This is a ROS package designed and created by Felix Toft and Joshua Riefman for the Fall 2024 ENPH353 autonomous machine learning robot competition. This package consists of all of the nodes, UI, and TensorFlow models used to control our robot during competition in which we achieved a nearly flawless score.
The competition took place inside of ROS Gazebo. The challenge was to build an entirely autonomous robot to proceed through a simulated environment (in Gazebo) to solve a murder. As the robot progressed through the environment on its own, it would need to identify and read clues off of boards, whilst avoiding obstacles and not getting lost. This year, teams were allowed to create their own robots instead of using a default car: we decided to use a drone and fly.
For our robot, we adapted the Hector Quadrotor open-source ROS package(s) developed by Team Hector at the Technical University of Darmstadt in Germany, which researches and produces search and rescue robots. Specifically, we adapted their drone control and physics suite, but we injected our own sensors, models, and developed our own localization and navigation suite.
At a high level, we used visual SLAM for localization (using absolute coordinates was forbbiden was it trivialized the challenge of the competition) using a pre-trained map and had the drone fly from clueboard to clueboard and read clues by feeding images through a letter extraction pipeline which fed into a convolutional neural network for letter identification.
We can express the high-level structure of our robot’s control as a block diagram.
Our Robot UI node, while having the initial purpose of displaying a helpful interface from which we could debug and observe the robot’s progress, had its role expanded into a high-level executor, managing the launch and lifetime of nearly all of the ROS nodes used. This served a single purpose and executed it perfectly: all logs went to the same place, meaning only one terminal window must be observed to see everything going on.
Our design philosophy was to have rather granular nodes which have a single purpose.

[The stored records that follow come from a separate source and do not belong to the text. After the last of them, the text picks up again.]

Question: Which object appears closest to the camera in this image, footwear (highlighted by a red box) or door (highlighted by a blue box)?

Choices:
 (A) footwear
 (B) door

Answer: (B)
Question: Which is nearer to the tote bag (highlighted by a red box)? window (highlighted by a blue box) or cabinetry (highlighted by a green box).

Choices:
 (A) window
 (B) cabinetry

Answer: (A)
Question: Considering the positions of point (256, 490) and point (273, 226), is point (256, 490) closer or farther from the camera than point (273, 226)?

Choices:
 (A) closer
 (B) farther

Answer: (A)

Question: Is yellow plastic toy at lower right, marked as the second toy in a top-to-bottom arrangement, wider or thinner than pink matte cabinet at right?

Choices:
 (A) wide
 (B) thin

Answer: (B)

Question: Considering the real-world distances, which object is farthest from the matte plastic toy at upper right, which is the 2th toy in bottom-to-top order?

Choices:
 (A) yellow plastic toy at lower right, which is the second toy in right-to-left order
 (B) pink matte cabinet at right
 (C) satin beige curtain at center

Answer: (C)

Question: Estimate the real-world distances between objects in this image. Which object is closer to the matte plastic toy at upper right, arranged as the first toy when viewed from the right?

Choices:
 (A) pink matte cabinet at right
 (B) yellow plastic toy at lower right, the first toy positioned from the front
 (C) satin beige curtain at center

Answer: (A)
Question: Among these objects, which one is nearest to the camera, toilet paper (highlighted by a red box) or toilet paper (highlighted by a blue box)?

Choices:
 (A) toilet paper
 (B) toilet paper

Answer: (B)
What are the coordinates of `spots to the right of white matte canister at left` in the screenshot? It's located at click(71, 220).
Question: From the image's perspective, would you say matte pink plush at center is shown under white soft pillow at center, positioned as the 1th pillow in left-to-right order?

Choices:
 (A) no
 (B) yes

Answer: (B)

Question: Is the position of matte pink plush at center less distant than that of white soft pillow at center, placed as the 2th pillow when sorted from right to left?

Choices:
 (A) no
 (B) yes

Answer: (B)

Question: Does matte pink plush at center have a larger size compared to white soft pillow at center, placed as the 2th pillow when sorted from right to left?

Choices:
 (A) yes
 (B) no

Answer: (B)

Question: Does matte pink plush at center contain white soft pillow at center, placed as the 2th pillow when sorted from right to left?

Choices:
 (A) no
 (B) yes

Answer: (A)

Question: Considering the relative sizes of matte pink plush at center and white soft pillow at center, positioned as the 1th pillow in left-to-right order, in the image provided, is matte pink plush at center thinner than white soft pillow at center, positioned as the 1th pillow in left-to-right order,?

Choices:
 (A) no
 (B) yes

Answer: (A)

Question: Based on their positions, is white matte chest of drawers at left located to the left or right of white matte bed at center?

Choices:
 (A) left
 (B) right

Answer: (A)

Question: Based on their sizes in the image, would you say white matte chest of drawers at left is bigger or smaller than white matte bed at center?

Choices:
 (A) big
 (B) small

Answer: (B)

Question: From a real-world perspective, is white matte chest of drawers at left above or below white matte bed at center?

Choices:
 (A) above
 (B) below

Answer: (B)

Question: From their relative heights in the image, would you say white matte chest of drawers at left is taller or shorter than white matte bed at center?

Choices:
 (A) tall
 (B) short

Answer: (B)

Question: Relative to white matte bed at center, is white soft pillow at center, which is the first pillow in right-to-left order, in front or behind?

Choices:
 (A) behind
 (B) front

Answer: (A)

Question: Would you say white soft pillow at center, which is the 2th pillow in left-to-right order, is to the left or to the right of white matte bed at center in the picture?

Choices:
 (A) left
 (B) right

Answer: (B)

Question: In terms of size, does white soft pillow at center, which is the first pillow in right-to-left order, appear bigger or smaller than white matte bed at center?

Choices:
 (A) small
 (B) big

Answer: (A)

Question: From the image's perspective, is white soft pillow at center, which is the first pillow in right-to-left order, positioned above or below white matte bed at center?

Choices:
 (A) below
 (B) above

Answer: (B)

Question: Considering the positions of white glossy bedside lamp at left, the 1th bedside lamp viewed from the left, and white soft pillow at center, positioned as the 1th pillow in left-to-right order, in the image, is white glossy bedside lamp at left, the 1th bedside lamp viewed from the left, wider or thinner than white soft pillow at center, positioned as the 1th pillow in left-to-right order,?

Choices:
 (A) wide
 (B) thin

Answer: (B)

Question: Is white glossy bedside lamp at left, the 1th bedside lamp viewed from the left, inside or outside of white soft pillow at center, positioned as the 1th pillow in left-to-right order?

Master: An additional layer of high-level orchestration was accomplished with a Master node, with a rather limited but critical role. Simply, the master node orchestrated the process of going to a clueboard, telling the Brain node to read it when we should be able to see it properly, then going to the next clueboard, and so on.Navigation: Based on the Master node’s command, the Navigation node uses PID in a control loop to navigate to a waypoint.Control: The Control node fuses an altitude request from the Master node and a velocity request from the Navigation node into a single Twist which it publishes to the Hector Quadrotor physics suite.Brain: The Brain node, upon receiving the command to try to read a clueboard from the Master node, will extract the clueboard, extract the letters, recognize the letters, and finally send the read clue to the score tracker.Odometry: The odometry node’s job was to subscribe to velocity sensor topics and estimate position based on velocity data.SLAM: The SLAM node was launched at startup from a launch file, and not managed by the UI, and would handle map generation or loading, localization, and transform publishing.